» EXERCISE DETAILS
Report every line of the data where the string "industry" appears.

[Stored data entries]
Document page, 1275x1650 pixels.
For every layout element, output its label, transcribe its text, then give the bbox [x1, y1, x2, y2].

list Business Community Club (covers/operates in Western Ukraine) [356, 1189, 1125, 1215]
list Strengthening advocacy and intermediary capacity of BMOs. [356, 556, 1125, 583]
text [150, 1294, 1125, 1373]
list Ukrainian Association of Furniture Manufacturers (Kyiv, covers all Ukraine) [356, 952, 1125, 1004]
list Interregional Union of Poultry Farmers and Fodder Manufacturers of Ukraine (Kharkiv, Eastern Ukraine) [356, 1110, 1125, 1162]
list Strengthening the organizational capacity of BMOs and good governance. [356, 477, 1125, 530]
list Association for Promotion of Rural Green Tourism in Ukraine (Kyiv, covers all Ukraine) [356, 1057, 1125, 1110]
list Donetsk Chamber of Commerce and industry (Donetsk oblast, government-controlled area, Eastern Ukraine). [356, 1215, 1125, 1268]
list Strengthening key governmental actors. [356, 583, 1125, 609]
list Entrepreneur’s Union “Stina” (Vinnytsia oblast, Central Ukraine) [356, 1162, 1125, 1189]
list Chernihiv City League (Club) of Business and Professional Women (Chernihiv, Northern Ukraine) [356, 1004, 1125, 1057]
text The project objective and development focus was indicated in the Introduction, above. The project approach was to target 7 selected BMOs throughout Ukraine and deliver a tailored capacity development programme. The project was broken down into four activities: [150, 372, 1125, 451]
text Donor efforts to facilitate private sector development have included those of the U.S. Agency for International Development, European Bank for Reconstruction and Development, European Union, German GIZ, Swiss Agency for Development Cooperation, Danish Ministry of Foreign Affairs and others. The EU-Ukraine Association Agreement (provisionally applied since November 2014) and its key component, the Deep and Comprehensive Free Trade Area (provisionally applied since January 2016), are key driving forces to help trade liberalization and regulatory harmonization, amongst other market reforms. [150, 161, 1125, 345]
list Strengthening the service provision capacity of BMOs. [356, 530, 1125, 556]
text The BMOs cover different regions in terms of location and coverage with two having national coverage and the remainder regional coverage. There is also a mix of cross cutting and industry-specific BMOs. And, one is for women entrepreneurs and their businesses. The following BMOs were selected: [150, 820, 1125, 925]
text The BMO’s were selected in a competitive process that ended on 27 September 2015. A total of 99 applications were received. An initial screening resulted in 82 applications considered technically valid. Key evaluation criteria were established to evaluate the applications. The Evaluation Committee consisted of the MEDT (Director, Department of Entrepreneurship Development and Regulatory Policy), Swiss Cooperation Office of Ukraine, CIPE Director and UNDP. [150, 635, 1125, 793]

» SOLUTION TO THIS PROBLEM
list Donetsk Chamber of Commerce and industry (Donetsk oblast, government-controlled area, Eastern Ukraine). [356, 1215, 1125, 1268]
text The BMOs cover different regions in terms of location and coverage with two having national coverage and the remainder regional coverage. There is also a mix of cross cutting and industry-specific BMOs. And, one is for women entrepreneurs and their businesses. The following BMOs were selected: [150, 820, 1125, 925]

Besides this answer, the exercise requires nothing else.